- Born: 16 April 1843 Kaunas, Lithuania
- Died: 15 October 1935 (aged 92) Tel Aviv, Mandatory Palestine
- Resting place: Mount of Olives, Jerusalem
- Occupation: Zionist pioneer
- Known for: Founding of Mea Shearim, Petah Tikva and Neve Shalom
- Notable work: Memoirs (co-written with daughter Hannah Barnett-Trager)
- Spouse: Rachel Leah HaCohen
- Children: 7

= Zerah Barnett =

Zionist pioneer

Zerach Barnett (זרח ברנט; born 16 April 1843 in Kaunas, Lithuania, died 15 October 1935 in Tel Aviv, Mandatory Palestine - today Israel) was a Zionist pioneer. He was one of the founders of Mea Shearim - one of the oldest Jewish neighborhoods in Jerusalem outside of the city walls, and later Petah Tikva - the first Jewish agricultural settlement. He founded Neve Shalom, the first Jewish neighbourhood of Jaffa, in 1890.

==Biography==
Barnett was born in 1843 in Tzvitevyian - district of Kaunas (then Kovno), and studied at the Slabodka Yeshiva in the city. He married Rachel Leah HaCohen, the daughter of Itzchak HaCohen, a Lithuanian living in London, and moved to London after the marriage, where he became a fur garment manufacturer, wholesaler, retailer and Torah teacher. In 1871 after receiving his British citizenship, which would allow him to buy land in Israel, which was under Turkish Ottoman rule, he travelled with his family to Jerusalem intent on buying land and with others, pioneered the development of Mea Shearim - the first Jewish community outside the city walls. In the process he made loans to others to buy land and build homes but many of these were not repaid in a timely manner. He returned to London to work and increase his wealth, before returning to Jerusalem. In 1877 he co-founded Petah Tikva along with Yoel Moshe Salomon. Rachel Leah his wife refused to join him there due to the harsh conditions, which included living in a tent surrounded by ever-present malaria. She asked for arbitration by the Ashkenazi Chief Rabbi of Jerusalem, Shmuel Salant, who having heard both sides, advised her that as a good Jewish wife, she must follow her husband.

During his residence in Jerusalem, Petah Tikva and Neve Shalom, Barnett traveled to London fifteen times in order to raise personal funds. On two occasions 1884 and 1885, in Paris, he met with Baron Edmond James de Rothschild to request financial support for Petah Tikva's survival as a Jewish agricultural community. During the same period he attended the Katowice Conference of European Jewish community leaders to appeal for funds for Petah Tikva.

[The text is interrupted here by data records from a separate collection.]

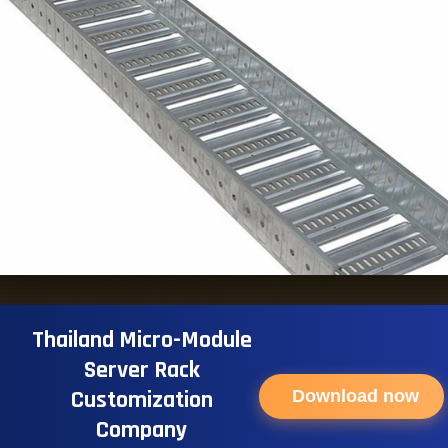
Thailand Micro-Module
Server Rack
Customization
Download now
Company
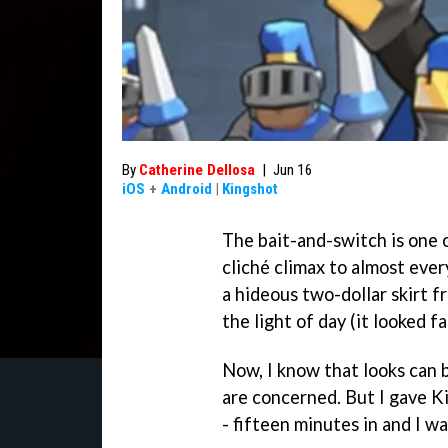
By
Catherine Dellosa
|
Jun 16
iOS
+
Android
|
Kingshot
The bait-and-switch is one of
cliché climax to almost ever
a hideous two-dollar skirt f
the light of day (it looked f
Now, I know that looks can 
are concerned. But I gave K
- fifteen minutes in and I wa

The mud and brick buildings of the pioneers of Petah Tikva were not sturdy enough for the wet winters, and they washed away. After contracting malaria, Barnett returned to London for five years to increase his wealth and returned in 1885 to build the first two-storey stone building in the settlement and buy more farm land. This structure also served as the community's synagogue and later, the house served as a fort during the defense of Petah Tikva against Arab raiders.

In 1890, whilst maintaining his Petah Tikva lands Barnett bought land north of Jaffa, where he intended to found the first new Jewish urban community which he called Neve Shalom. The Head of Jaffa's Beit Din, Rav Naftali Hertz HaLevi and other prominent Jewish residents from Jaffa settled there. Naftali Hertz Halevi. In 1896, Barnett donated some of the land to an educational-religious organization to be known as Shar'ei Torah, and also founded a Yeshiva named the Or Zore'ah Yeshiva. Neve Shalom grew and prospered as a Jewish urban community and by the time of World War I was the largest such community in Israel.

With the outbreak of World War I Barnett and his family were evacuated to Alexandria, Egypt, as British citizens, where they remained until 1918 when they returned to their home in Neve Shalom, had which continued to grow in their absence with some 3,800 Jewish and Arab families (moslem and christian) living side-by-side. The arabs called Neve Shalom - Manshia, which loosely translated means outside the walls (of Jaffa).

At the turn of the century Barnett invested in substantial lands to the north-east adjoining Neve Shalom to be called Ahuzat Bait and later Tel Aviv which was established in 1909.

Barnett's memoirs were written with the help of his daughter, the author Hannah Barnett-Trager in 1929, in Hebrew and published by Yehuda Halevi Schechter. These were re-published in both Hebrew and English in 2021 by Michael Barnett to accompany a documentary film about Zerach Barnett on the 150th anniversary of his first arrival in Israel in 1871.

Barnett's wife, Rachel Leah (1844) died in 1924 having given birth to 7 children. Barnett died in 1935 in Neve Shalom, by then a suburb of Tel Aviv. Both are buried side-by-side at the Mount of Olives, Jerusalem.

Barnett is mentioned as one of the five riders in The Ballad of Yoel Moshe Salomon on the topic of the founding of Petah Tikva.